Too often, students fall through the cracks of these faulty systems. Pod is trying to be a safety net that catches them. It works because it allows for flexibility, individualization, and care. But the fact that Pod is needed at all speaks to how urgently our education system needs reimagining.
Take this example…
One of my students had completed every required Grade 12 course and was ready to graduate. But because they hadn’t written the Ontario Secondary School Literacy Test (waived during the pandemic but later reinstated) they were told they needed to take a full literacy course just to get their diploma.

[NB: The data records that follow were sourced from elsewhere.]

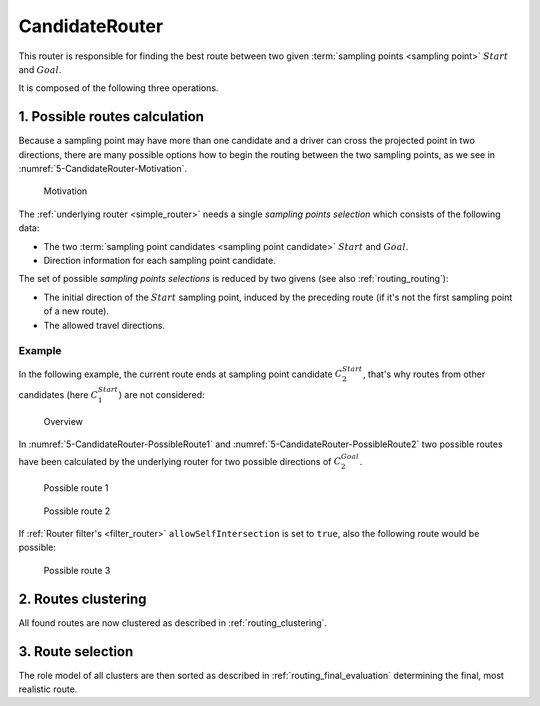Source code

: .. _candidate_router:

===============
CandidateRouter
===============

This router is responsible for finding the best route between two given :term:`sampling points <sampling point>` :math:`Start` and :math:`Goal`.

It is composed of the following three operations.

1. Possible routes calculation
==============================

Because a sampling point may have more than one candidate and a driver can cross the projected point in two directions,
there are many possible options how to begin the routing between the two sampling points, as we see in :numref:`5-CandidateRouter-Motivation`.

.. figure:: img/5-CandidateRouter-Motivation.png
   :name: 5-CandidateRouter-Motivation
   :class: with-shadow
   :scale: 50
   :alt: Motivation

   Motivation

The :ref:`underlying router <simple_router>` needs a single *sampling points selection* which consists of the following data:

* The two :term:`sampling point candidates <sampling point candidate>` :math:`Start` and :math:`Goal`.
* Direction information for each sampling point candidate.

The set of possible *sampling points selections* is reduced by two givens (see also :ref:`routing_routing`):

* The initial direction of the :math:`Start` sampling point, induced by the preceding route (if it's not the first sampling point of a new route).
* The allowed travel directions.

.. comment::
   Already visited routes are discarded as well.
   TODO: Describe when this can happen, but finish the implementation first, because the logic may be subject to change.

Example
-------

In the following example, the current route ends at sampling point candidate :math:`C_2^{Start}`, that's why routes from other candidates (here :math:`C_1^{Start}`) are not considered:

.. figure:: img/5-CandidateRouter-Overview.png
   :class: with-shadow
   :scale: 50
   :alt: Overview

   Overview

In :numref:`5-CandidateRouter-PossibleRoute1` and :numref:`5-CandidateRouter-PossibleRoute2` two possible routes have been calculated by the underlying router
for two possible directions of :math:`C_2^{Goal}`.

.. figure:: img/5-CandidateRouter-PossibleRoute1.png
   :name: 5-CandidateRouter-PossibleRoute1
   :class: with-shadow
   :scale: 50
   :alt: Possible route 1

   Possible route 1

.. figure:: img/5-CandidateRouter-PossibleRoute2.png
   :name: 5-CandidateRouter-PossibleRoute2
   :class: with-shadow
   :scale: 50
   :alt: Possible route 2

   Possible route 2

If :ref:`Router filter's <filter_router>` ``allowSelfIntersection`` is set to ``true``, also the following route would be possible:

.. figure:: img/5-CandidateRouter-PossibleRoute3.png
   :name: 5-CandidateRouter-PossibleRoute3
   :class: with-shadow
   :scale: 50
   :alt: Possible route 3

   Possible route 3


2. Routes clustering
====================

All found routes are now clustered as described in :ref:`routing_clustering`.

3. Route selection
==================

The role model of all clusters are then sorted as described in :ref:`routing_final_evaluation` determining the final, most realistic route.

Despite their success in multiple senior English classes, the policy left them stuck. Through Pod and in partnership with Launch Secondary School (OCDSB SWAC), we found another way. I am guiding the student through the Ontario Literacy Course over two one-hour sessions, documenteing the curriculum expectations, and submitting everything for credit. They will graduate: not because we lowered the bar, but because we recognize and are validating the learning they had already done.
Pod allows us to support students in ways the system often can’t. But it shouldn’t have to. Until we build an education system that is fully resourced, fully inclusive, and intentionally decolonized, models like Pod will remain essential. Not as a luxury, but as a lifeline.
Final Reflections
Pod didn’t just help me become a better teacher, it changed the way I think about education.
It taught me that relationships come before curriculum. That flexibility is not a compromise, it’s a strength. That equity work isn’t a bonus but rigorous, structured, and deeply necessary. And that some of the most meaningful teaching can happen outside the four walls of a classroom.
If you’re a teacher candidate and have the chance to do Pod: I say take it! It will challenge you. It will stretch you. And it will push you to grow in ways no traditional placement can.
If you’re a administrator or policymaker: support more programs like this! Build them. Fund them. Because our students don’t just need us to believe in equity. They need us to embed it in the very structure of our education system.
The students in our care deserve nothing less.